One fellow, in what became Montrose, bought up quite a few of these

quit-claims. Another fellow, living across the river, in a little village

named Commerce, bought up other land papers. At first these two

men both worked for the same company, but they each left that

employment and became rivals -- both accusing each other of forging

Indian quit-claims -- of acquiring fraudulent possession of land they

really had no legitimate title to.

 

Enter the fleeing Mormons of 1839 -- some on the Commerce side of

the Mississippi, and others on the Montrose side -- in desperate need

of land for their "gathering."

 

One of the land speculators above mentioned, stayed a "Gentile." The

other (who evidently once lived in Mr. White's house) became a Mormon.

 

I think the answer will become obvious now...

 

UD

Edited by Uncle Dale
  • 2 weeks later...
Posted

Correct answer is "Isaac Galland" -- who published a pamphlet

in Philadelphia, defending Mormonism. This was after Joseph Smith

visited that city in 1839-40 and organized its first LDS branch.

 

Mary Ann Laws was a member of that same branch, baptized in 1840.

Her father wrote to Joseph Smith, asking for testimony to show that some

local attacks against Mormonism and Nauvoo land dealings were false.

 

Isaac Galland subsequently left the Church (and probably pocketed

some money and real estate deeds he had collected on behalf of

Joseph Smith, while traveling in the Philadelphia area).

 

It might be argued that Nauvoo would have never been established

without Galland's assistance. He once served as a sort of unreliable

go-between for the Saints, in their dealings with Hotchkiss (who held

the mortagages on their Nauvoo lands).

 

Mr. Laws never got a satisfying answer for his queries into Nauvoo

land dealings, and published in the Philadelphia newspapers that

he had not joined the Mormons -- his daughter left the Church then.

 

So -- Joseph Smith's visit to Philadelphia -- the founding of the Mormon

branch there -- the Laws family's questions about land sales -- and

Isaac Galland's suspicious activities while at the Philadelphia branch:

All documented in the Philadelphia newspapers and in Joseph Smith's

preserved correspondence. Another "untold story."

 

I'll be away from my computer for most of the next few weeks -- so I'll

leave this "guessing game" to others.

 

So long...

 

UD

Posted

I would love to play this game but I don't actually understand it nor can I find my socks half the time. I would so not be good at this, but ya'll have fun.

Posted

Correct answer is "Isaac Galland" -- who published a pamphlet

in Philadelphia, defending Mormonism. This was after Joseph Smith

visited that city in 1839-40 and organized its first LDS branch.
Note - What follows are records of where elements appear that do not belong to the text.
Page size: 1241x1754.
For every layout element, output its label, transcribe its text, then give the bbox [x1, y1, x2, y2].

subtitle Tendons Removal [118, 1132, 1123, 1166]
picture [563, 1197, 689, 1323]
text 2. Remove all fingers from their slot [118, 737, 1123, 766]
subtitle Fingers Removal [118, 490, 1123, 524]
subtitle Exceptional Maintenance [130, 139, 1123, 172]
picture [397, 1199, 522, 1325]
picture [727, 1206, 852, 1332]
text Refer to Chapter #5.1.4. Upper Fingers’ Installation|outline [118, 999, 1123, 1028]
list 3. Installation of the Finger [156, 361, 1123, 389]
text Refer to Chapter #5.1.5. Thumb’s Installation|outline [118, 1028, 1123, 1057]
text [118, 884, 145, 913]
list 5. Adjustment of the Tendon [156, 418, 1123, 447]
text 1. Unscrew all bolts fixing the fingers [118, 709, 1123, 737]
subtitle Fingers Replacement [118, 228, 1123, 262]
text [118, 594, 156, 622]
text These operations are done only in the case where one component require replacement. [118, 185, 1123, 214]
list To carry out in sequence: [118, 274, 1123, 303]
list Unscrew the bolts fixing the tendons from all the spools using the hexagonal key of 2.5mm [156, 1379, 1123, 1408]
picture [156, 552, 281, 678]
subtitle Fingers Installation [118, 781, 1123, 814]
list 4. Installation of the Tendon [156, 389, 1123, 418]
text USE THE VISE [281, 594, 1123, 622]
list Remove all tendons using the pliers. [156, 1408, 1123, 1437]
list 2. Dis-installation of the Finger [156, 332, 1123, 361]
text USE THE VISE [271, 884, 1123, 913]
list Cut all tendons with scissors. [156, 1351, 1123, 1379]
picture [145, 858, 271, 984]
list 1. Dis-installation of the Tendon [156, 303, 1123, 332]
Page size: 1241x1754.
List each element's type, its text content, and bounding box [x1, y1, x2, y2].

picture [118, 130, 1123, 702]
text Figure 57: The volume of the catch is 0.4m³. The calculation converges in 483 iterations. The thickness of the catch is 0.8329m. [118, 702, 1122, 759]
Mary Ann Laws was a member of that same branch, baptized in 1840.

Her father wrote to Joseph Smith, asking for testimony to show that some

local attacks against Mormonism and Nauvoo land dealings were false.

Isaac Galland subsequently left the Church (and probably pocketed

some money and real estate deeds he had collected on behalf of

Joseph Smith, while traveling in the Philadelphia area).

It might be argued that Nauvoo would have never been established

without Galland's assistance. He once served as a sort of unreliable

go-between for the Saints, in their dealings with Hotchkiss (who held

the mortagages on their Nauvoo lands).

Mr. Laws never got a satisfying answer for his queries into Nauvoo

land dealings, and published in the Philadelphia newspapers that

he had not joined the Mormons -- his daughter left the Church then.

So -- Joseph Smith's visit to Philadelphia -- the founding of the Mormon

branch there -- the Laws family's questions about land sales -- and

Isaac Galland's suspicious activities while at the Philadelphia branch:

All documented in the Philadelphia newspapers and in Joseph Smith's

preserved correspondence. Another "untold story."

I'll be away from my computer for most of the next few weeks -- so I'll

leave this "guessing game" to others.

So long...

UD

Very interesting, I must be a wimp because I totally gave up on that one. Hope you'll be back soon for some more of these.